I am a person who enjoys many of the television programs which place the lives of folks in wilderness areas on display. I appreciate their hardiness, their willingness to endure difficult situations, and their determination to go without conveniences many of us take for granted. However, as much as I enjoy seeing these character traits I admire, I am dismayed at the reasoning behind such a manner of living in most cases. That reasoning is the desire to be completely self-sufficient, to rely upon no one to maintain a healthy existence–at least in their eyes.
To elaborate, I am dismayed when I see these attitudes infiltrate the local church. The idea that an individual Christian can get all they need to grow and flourish out on their own without the contributions and care of others like themselves contradicts biblical teaching. The local church is an institution which is wholly dependent upon another–Jesus Christ, her Lord. Furthermore, it is also an institution reliant upon those individuals from which she is constituted. In other words, the local church is an interdependent group of people functioning for the good of one another while being completely dependent upon Christ. This is best displayed in the analogies the Apostle Paul uses when he compares the relationship individual believers have with each other with the proper functioning of the human body in 1 Corinthians 12:14-26.
In this section of Scripture the Apostle is pointing to the fact that each believer is a needed part of the local assembly, placed there by the Lord in order to function cooperatively with the other members for the sake of all (1 Cor 12:18-20). To the average American reader, this may seem uncomfortable at best and repulsive at worst, but believers have been made members of local congregations to serve others, not themselves (which brings me to the title of this post–“I Don’t Want to Be a Pancreas”).
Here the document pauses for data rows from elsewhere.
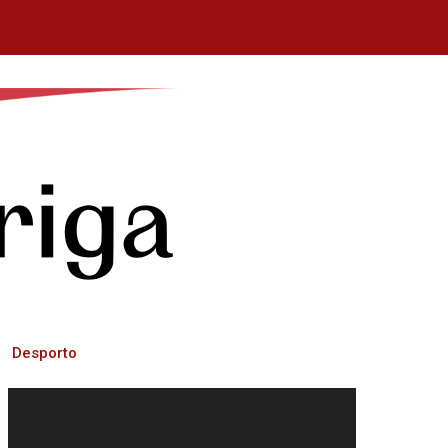
Desporto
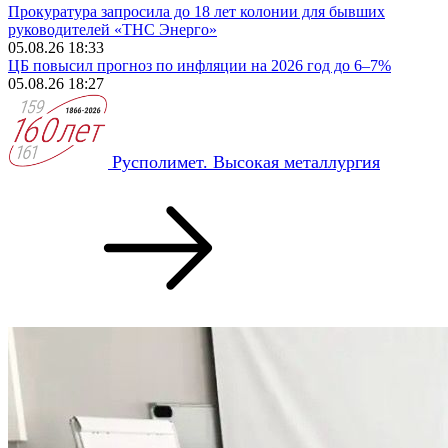
Прокуратура запросила до 18 лет колонии для бывших
руководителей «ТНС Энерго»
05.08.26 18:33
ЦБ повысил прогноз по инфляции на 2026 год до 6–7%
05.08.26 18:27
Русполимет. Высокая металлургия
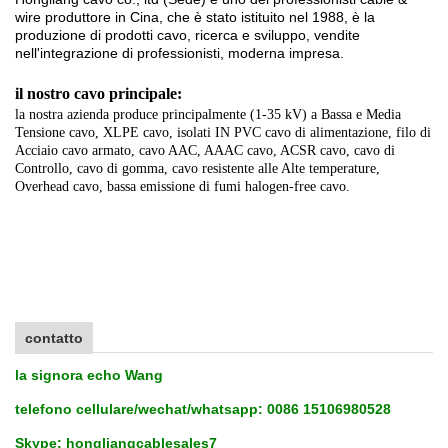
wire produttore in Cina, che è stato istituito nel 1988, è la
produzione di prodotti cavo, ricerca e sviluppo, vendite
nell'integrazione di professionisti, moderna impresa.
il nostro cavo principale:
la nostra azienda produce principalmente (1-35 kV) a Bassa e Media
Tensione cavo, XLPE cavo, isolati IN PVC cavo di alimentazione, filo di
Acciaio cavo armato, cavo AAC, AAAC cavo, ACSR cavo, cavo di
Controllo, cavo di gomma, cavo resistente alle Alte temperature,
Overhead cavo, bassa emissione di fumi halogen-free cavo.
contatto
la signora echo Wang
telefono cellulare/wechat/whatsapp: 0086 15106980528
Skype: hongliangcablesales7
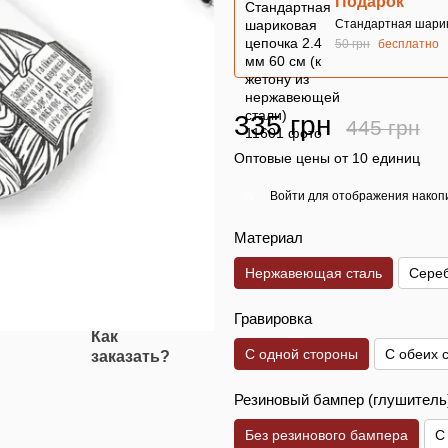
Подарок
Стандартная шарико
50 грн
бесплатно
335 грн
445 грн
Оптовые цены от 10 единиц
Войти
для отображения накопи
%
Материал
Нержавеющая сталь
Сереб
Гравировка
Как
С одной стороны
С обеих 
заказать?
Резиновый бампер (глушитель
Без резинового бампера
С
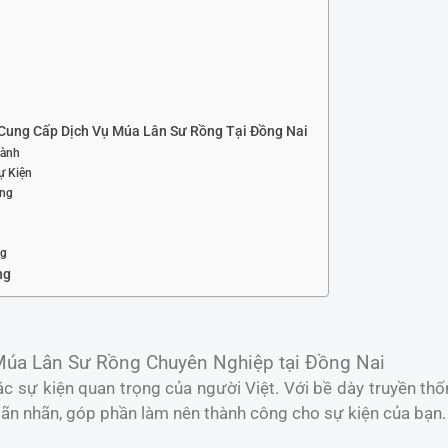
Cung Cấp Dịch Vụ Múa Lân Sư Rồng Tại Đồng Nai
Lành
ự Kiện
ợng
ng
ng
úa Lân Sư Rồng Chuyên Nghiệp tại Đồng Nai
c sự kiện quan trọng của người Việt. Với bề dày truyền th
n nhãn, góp phần làm nên thành công cho sự kiện của bạn.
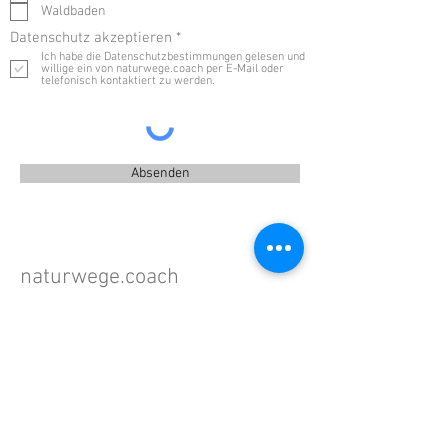
Waldbaden
P
Datenschutz akzeptieren
*
f
Ich habe die Datenschutzbestimmungen gelesen und
l
willige ein von naturwege.coach per E-Mail oder
i
telefonisch kontaktiert zu werden.
c
h
t
f
e
l
Absenden
d
naturwege.coach
Nicola Nesenhöner
Vogelbeerweg 7
29352 Adelheidsdorf
info@naturwege.coach
+49 15140028495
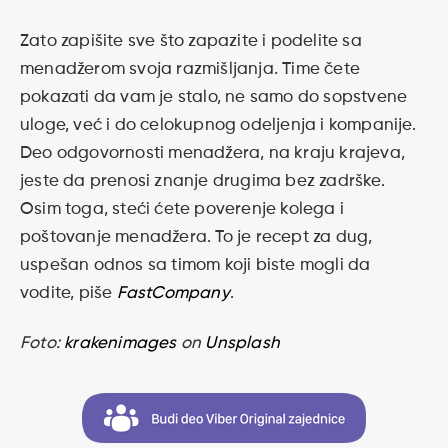
Zato zapišite sve što zapazite i podelite sa
menadžerom svoja razmišljanja. Time čete
pokazati da vam je stalo, ne samo do sopstvene
uloge, već i do celokupnog odeljenja i kompanije.
Deo odgovornosti menadžera, na kraju krajeva,
jeste da prenosi znanje drugima bez zadrške.
Osim toga, steći ćete poverenje kolega i
poštovanje menadžera. To je recept za dug,
uspešan odnos sa timom koji biste mogli da
vodite, piše
FastCompany
.
Foto:
krakenimages
on
Unsplash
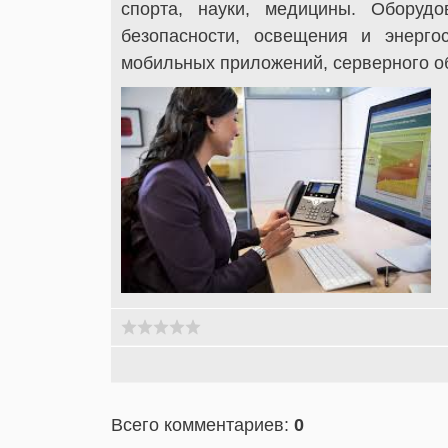
спорта, науки, медицины. Оборудо
безопасности, освещения и энерго
мобильных приложений, серверного о
Всего комментариев
:
0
The pancreas is a smaller organ found within the abdominal cavity of the human body, right behind the stomach. As you might imagine, the pancreas is not a very visible organ. However, its visibility or lack thereof should not be understood to be a reference of its vital function in contributing to the health of the body. The pancreas is actually part of two separate systems within our body–the digestive and endocrine systems. As part of the digestive system, the pancreas contributes enzymes to the small intestine which aid in the absorption of vital nutrients; as a part of the endocrine system, the pancreas produces important hormones which are circulated throughout the body via the circulatory system. Though it is medically possible to live without a pancreas, to do so necessitates the addition of insulin and digestive enzymes into the body via artificial means. In other words, the body is unable to maintain its health without outside influence.
Now let us return to the idea of the local congregation being like a human body needing each of its organs (or members) functioning properly. If someone has been placed within the body to serve in the capacity of the “pancreas,” what happens he decides he would rather be a “heart” or “foot” or “mouth?” Well, it would seem that the body might end up with an extra of something it already has and go without something it needs. Who needs three feet, two hearts, or, my goodness–two mouths? No one! But everyone needs a pancreas, even the local church.
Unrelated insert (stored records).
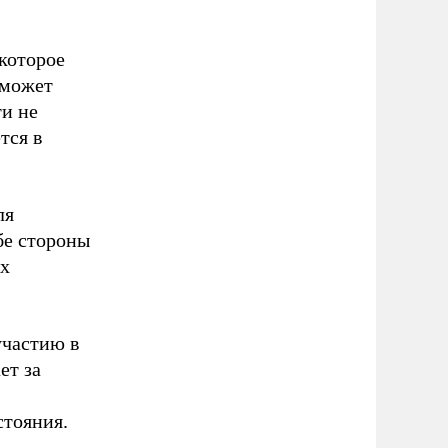
которое
 может
и не
тся в
ля
бе стороны
ах
участию в
ет за
стояния.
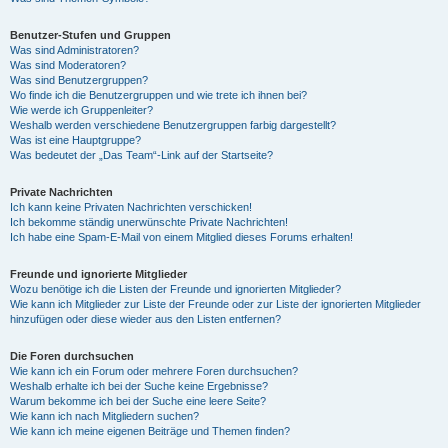
Benutzer-Stufen und Gruppen
Was sind Administratoren?
Was sind Moderatoren?
Was sind Benutzergruppen?
Wo finde ich die Benutzergruppen und wie trete ich ihnen bei?
Wie werde ich Gruppenleiter?
Weshalb werden verschiedene Benutzergruppen farbig dargestellt?
Was ist eine Hauptgruppe?
Was bedeutet der „Das Team“-Link auf der Startseite?
Private Nachrichten
Ich kann keine Privaten Nachrichten verschicken!
Ich bekomme ständig unerwünschte Private Nachrichten!
Ich habe eine Spam-E-Mail von einem Mitglied dieses Forums erhalten!
Freunde und ignorierte Mitglieder
Wozu benötige ich die Listen der Freunde und ignorierten Mitglieder?
Wie kann ich Mitglieder zur Liste der Freunde oder zur Liste der ignorierten Mitglieder
hinzufügen oder diese wieder aus den Listen entfernen?
Die Foren durchsuchen
Wie kann ich ein Forum oder mehrere Foren durchsuchen?
Weshalb erhalte ich bei der Suche keine Ergebnisse?
Warum bekomme ich bei der Suche eine leere Seite?
Wie kann ich nach Mitgliedern suchen?
Wie kann ich meine eigenen Beiträge und Themen finden?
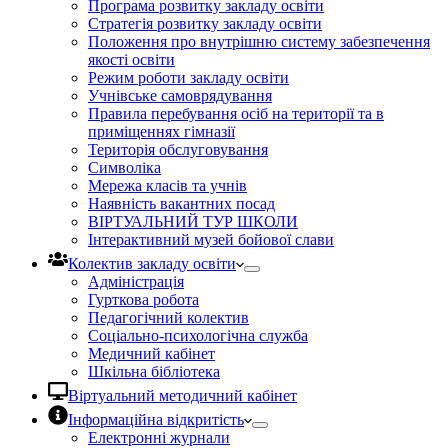
Програма розвитку закладу освіти
Стратегія розвитку закладу освіти
Положення про внутрішню систему забезпечення
якості освіти
Режим роботи закладу освіти
Учнівське самоврядування
Правила перебування осіб на території та в
приміщеннях гімназії
Територія обслуговування
Символіка
Мережа класів та учнів
Наявність вакантних посад
ВІРТУАЛЬНИЙ ТУР ШКОЛИ
Інтерактивний музей бойової слави
Колектив закладу освіти
Адміністрація
Гурткова робота
Педагогічний колектив
Соціально-психологічна служба
Медичний кабінет
Шкільна бібліотека
Віртуальний методичний кабінет
Інформаційна відкритість
Електронні журнали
It does not seem all that cool to be the pancreas. After all, it is hidden behind the stomach, covered by layers of muscle and on top of that, skin. And what’s more, most folks probably do not even know what a pancreas does and maybe even if they have one or not. But certainly, anyone who has gone through an injury or disease which has deprived them of the use of their properly-functioning pancreas can tell you– you need one, you want one, and you will notice if it is not doing its job.
One last thing–the pancreas cannot survive and function properly without being part of the human body. It needs the mouth with its teeth to chew and swallow food, the rest of the digestive system to help break that food down into usable components, the circulatory system to deliver those nutrients, and even the hands that introduced that food to the mouth in the first place…and this is just a small description of how the body is dependent upon the pancreas and the pancreas is dependent upon the body.
Ultimately, one cannot function as a healthy Christian outside the context of the local church! Believers are meant for inclusion in a local assembly (Hebrews 10:24-25) so they can both be sustained and contribute to the health of others within that “body” .
Fellow believers, the body needs its pancreas, so get in there behind the stomach and get to work!